THE INPUT:
[Start of section]
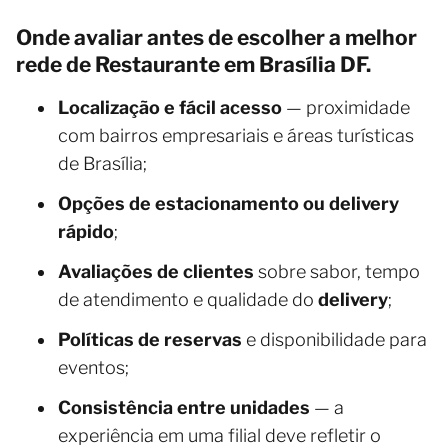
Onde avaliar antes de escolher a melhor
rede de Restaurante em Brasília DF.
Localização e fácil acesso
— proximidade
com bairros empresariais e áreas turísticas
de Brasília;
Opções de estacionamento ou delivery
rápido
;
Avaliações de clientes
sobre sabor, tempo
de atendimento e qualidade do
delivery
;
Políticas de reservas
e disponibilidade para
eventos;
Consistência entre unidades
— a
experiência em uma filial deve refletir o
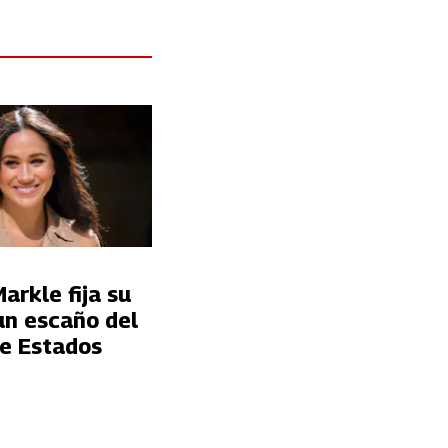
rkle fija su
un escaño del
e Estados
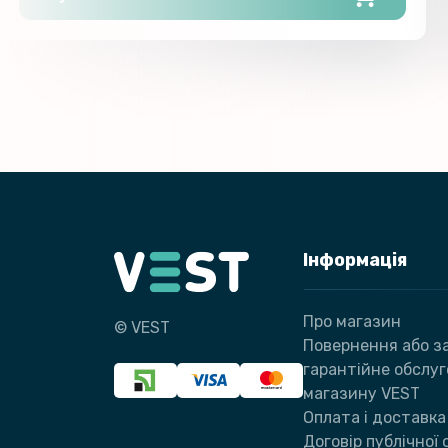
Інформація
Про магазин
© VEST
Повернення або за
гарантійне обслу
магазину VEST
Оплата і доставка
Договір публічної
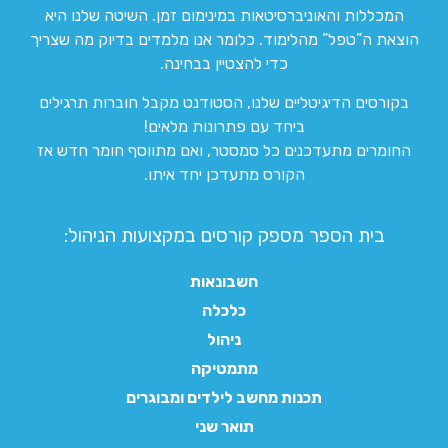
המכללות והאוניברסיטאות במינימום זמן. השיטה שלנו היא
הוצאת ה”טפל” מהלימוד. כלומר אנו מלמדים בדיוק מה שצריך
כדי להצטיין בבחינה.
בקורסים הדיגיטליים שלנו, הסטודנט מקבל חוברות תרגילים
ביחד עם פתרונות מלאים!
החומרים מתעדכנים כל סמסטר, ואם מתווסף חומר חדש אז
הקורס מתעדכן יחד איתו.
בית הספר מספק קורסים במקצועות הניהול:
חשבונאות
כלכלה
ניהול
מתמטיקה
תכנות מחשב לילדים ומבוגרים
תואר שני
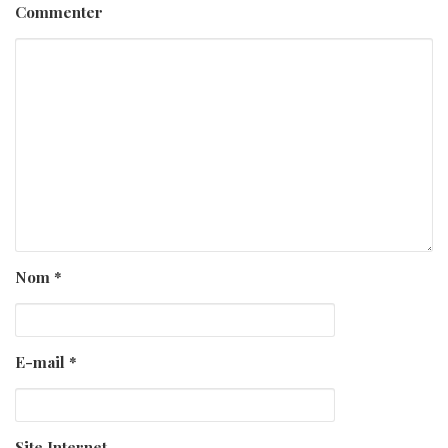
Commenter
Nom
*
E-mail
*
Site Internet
[End of section]
Reproduce every line of text in the listing above word for word, leaving out the pictures.

WRITTEN RESPONSE:
Onde avaliar antes de escolher a melhor
rede de Restaurante em Brasília DF.
Localização e fácil acesso
— proximidade
com bairros empresariais e áreas turísticas
de Brasília;
Opções de estacionamento ou delivery
rápido
;
Avaliações de clientes
sobre sabor, tempo
de atendimento e qualidade do
delivery
;
Políticas de reservas
e disponibilidade para
eventos;
Consistência entre unidades
— a
experiência em uma filial deve refletir o
rkle fija su
un escaño del
e Estados
Інформація
Про магазин
© VEST
Повернення або за
гарантійне обслу
магазину VEST
Оплата і доставка
Договір публічної
המכללות והאוניברסיטאות במינימום זמן. השיטה שלנו היא
הוצאת ה”טפל” מהלימוד. כלומר אנו מלמדים בדיוק מה שצריך
כדי להצטיין בבחינה.
בקורסים הדיגיטליים שלנו, הסטודנט מקבל חוברות תרגילים
ביחד עם פתרונות מלאים!
החומרים מתעדכנים כל סמסטר, ואם מתווסף חומר חדש אז
הקורס מתעדכן יחד איתו.
בית הספר מספק קורסים במקצועות הניהול:
חשבונאות
כלכלה
ניהול
מתמטיקה
תכנות מחשב לילדים ומבוגרים
תואר שני
Commenter
Nom
*
E-mail
*
Site Internet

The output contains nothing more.